HKEx Announcement Classifier is a project on data exploration, analysis and finally training a recurrent neural network (RNN) to ~93-94% validation accuracy to classify disclosure announcements submitted by listed companies on the Hong Kong Stock Exchange (HKEx).
Jan 2021 Update: The transformer architecture is unreasonably effective - not only surpassing the validation accuracy of RNN, but also requiring far fewer parameters and far less time to train.
In this project, I scraped data from the Hong Kong Stock Exchange corresponding to 6 types of announcements, namely:
(1) Trading Halt;
(2) Notifiable Transactions;
(3) Connected Transactions;
(4) Announcement of Annual Results;
(5) Notice of Annual General Meeting; and
(6) Takeover Offers.
The ability to accurate identify categories of legal text data is an immensely useful building block for legaltech or quantitative trading applications.
For example:
- Accurately classifying legal texts can help lawyers drastically increase their efficiency in AI-assisted legal due diligence.
- The ability to classify important disclosure announcements on different stock exchanges is incredibly useful in news-based quantitative trading algorithms.
I implemented a recurrent neural network with a bidirectional LSTM layer after an embedding layer using pre-trained GloVe embeddings of 300 dimensions. The details of my implementation can be found here.
Through fine-tuning hyperparameters of the model, I was able to improve on the initial training and validation accuracy of the model (72.3%, 60.0%) to(95.0%, 93.6%).
The transformer architecture was able to easily reach training accuracy of ~100% and validation accuracy of 95-96% with little fine-tuning. The implementation can be found here.

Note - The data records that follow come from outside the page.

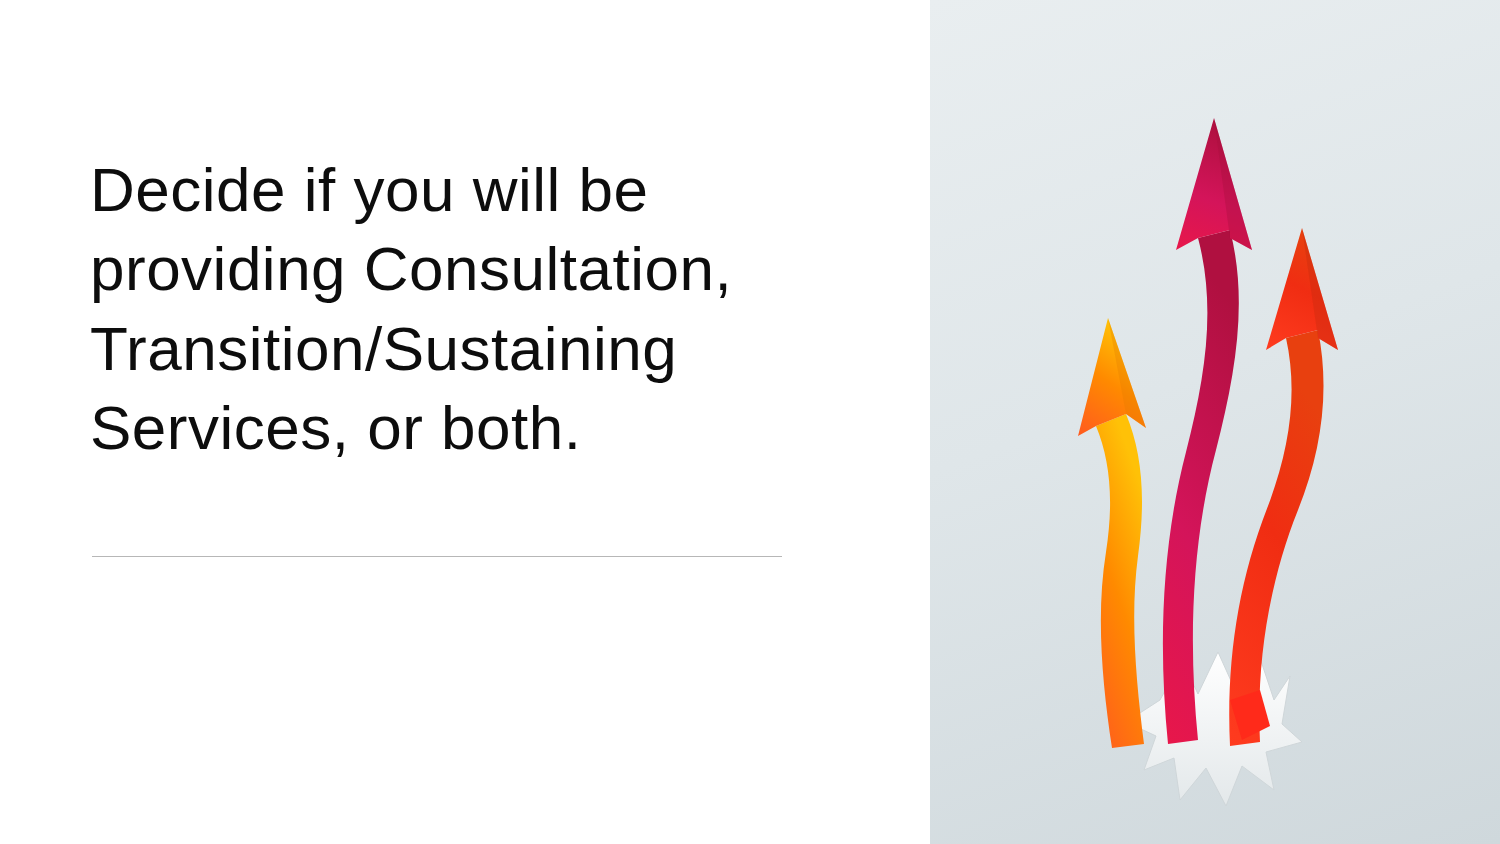Decide if you will be providing Consultation, Transition/Sustaining Services, or both.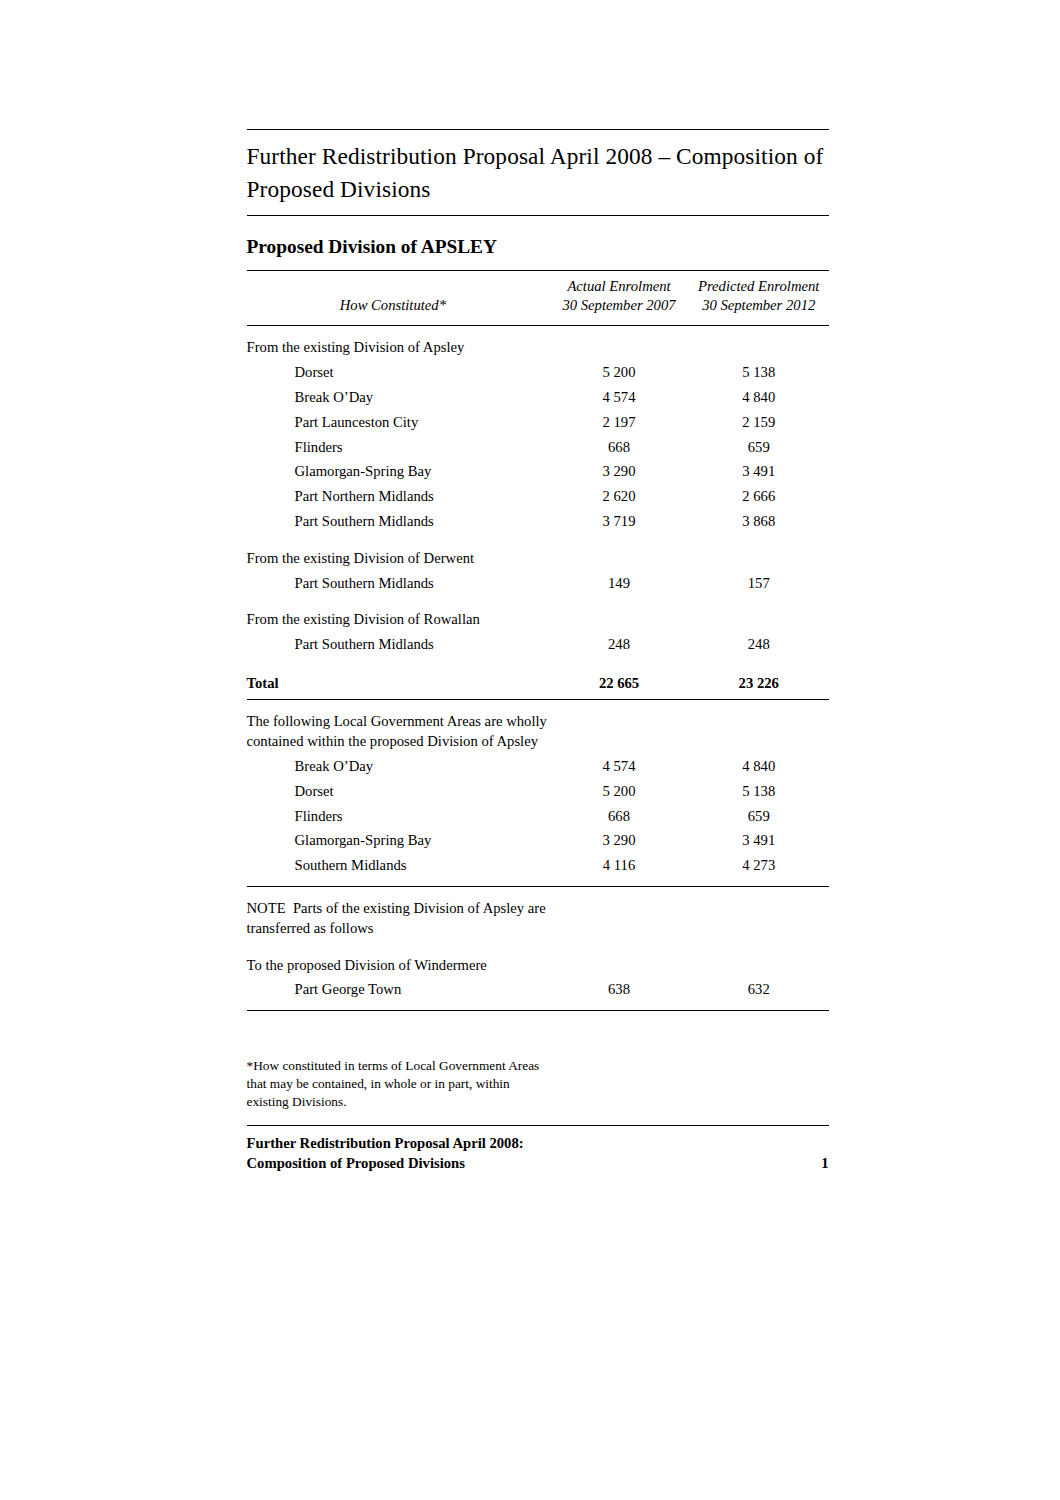Further Redistribution Proposal April 2008 – Composition of
Proposed Divisions
Proposed Division of APSLEY
| How Constituted* | Actual Enrolment 30 September 2007 | Predicted Enrolment 30 September 2012 |
| --- | --- | --- |
| From the existing Division of Apsley | | |
| Dorset | 5 200 | 5 138 |
| Break O’Day | 4 574 | 4 840 |
| Part Launceston City | 2 197 | 2 159 |
| Flinders | 668 | 659 |
| Glamorgan-Spring Bay | 3 290 | 3 491 |
| Part Northern Midlands | 2 620 | 2 666 |
| Part Southern Midlands | 3 719 | 3 868 |
| From the existing Division of Derwent | | |
| Part Southern Midlands | 149 | 157 |
| From the existing Division of Rowallan | | |
| Part Southern Midlands | 248 | 248 |
| Total | 22 665 | 23 226 |
| The following Local Government Areas are wholly contained within the proposed Division of Apsley | | |
| Break O’Day | 4 574 | 4 840 |
| Dorset | 5 200 | 5 138 |
| Flinders | 668 | 659 |
| Glamorgan-Spring Bay | 3 290 | 3 491 |
| Southern Midlands | 4 116 | 4 273 |
| NOTE Parts of the existing Division of Apsley are transferred as follows | | |
| To the proposed Division of Windermere | | |
| Part George Town | 638 | 632 |
*How constituted in terms of Local Government Areas
that may be contained, in whole or in part, within
existing Divisions.
Further Redistribution Proposal April 2008:
Composition of Proposed Divisions
1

The training of the Transformer model converged much faster than the RNN. The Transformer employed ~ 2.5 million parameters in total while the RNN used ~23 million parameters. After training for just 10 epochs, the Transformer was able to achieve ~95% accuracy on the validation set while the RNN was only able to achieve ~93% validation accuracy after 40 full epochs of training. This comparison illustrates the unreasonable effectiveness of the self-attention mechanism of the Transformer, not only foregoing the need for pre-trained word embeddings, but also vastly saving computational costs and improving accuracy. It comes as no surprise that the Transformer architecture has largely overshadowed or even rendered RNNs obsolete in the realm of natural language processing.
Includes bi-gram analysis and average word count analysis across different types of announcements. The implementation and markdown write-up can be found here.
Bigrams for Announcements of Annual General Meetings:
No surprise here, that the bigrams "general meeting" and "annual general" are the most frequent ones for this category.
Bigrams for Announcements of Annual Results:
Announcements of Annual Results is related to bigrams such as "31 december" or "year ended" as they signify the end of the year.
Bigrams for Announcements of Trading Halts:
As for this type of announcement, the most common bigrams are words that are common across any types of announcement, which is an observation in line with the relatively shorter length of Trading Halt announcements as we shall see below.
Bigrams for Announcements of Connected Transactions:
As we can see above, the bigram "chapter 14a" is the 5th most common bigram in the 'Connected Transactions' dataset. Given my experience representing listed companies in Hong Kong legally, I am aware that 'Connected Transactions' are governed by Chapter 14A of the Listing Rules of the Stock Exchange.
Bigrams for Announcements of Notifiable Transactions:
'Notifiable Transactions' usually involve mergers and acquisitions, so seeing the bigram "target company" in 4th place is not too surprising. The bigrams "percentage ratios" and "applicable percentage" relate to the requirement for companies to publish these types of announcements only when the proposed transactions meet a certain percentage threshold of equity transfer in the transactions.
Bigrams for Announcements of Takeover Offers:
Takeover offers are governed by the Takeovers Code, as expected.
Annual results occupy the number 1 spot in terms of length of announcement. This is due to the sheer amount of financial metrics to disclose as part of annual results.
'Connected Transactions' and 'Notifiable Transactions' have the two highest mean word counts after annual results. This is due to these types of announcements often having to disclose the background of entering into such transactions at length.
As someone working in the legal industry, a legal text classifier would be immensely helpful to my day-to-day workflow, saving significant amounts of time spent on manually filing different types of legal texts. This type of classifier can save both time and costs in legal due diligence for Initial Public Offerings on Stock Exchanges.
The types of data can, in a future iteration of this project, include different types of contracts such as loan agreements, lease agreements, joint venture agreements, so on and so forth. The scope of jurisdiction can easily extend beyond Hong Kong, such as to include offshore jurisdictions (British Virgin Islands, Cayman Islands etc.) and international stock exchanges (e.g. NYSE, NASDAQ, LSE) for a more powerful legal text classifier.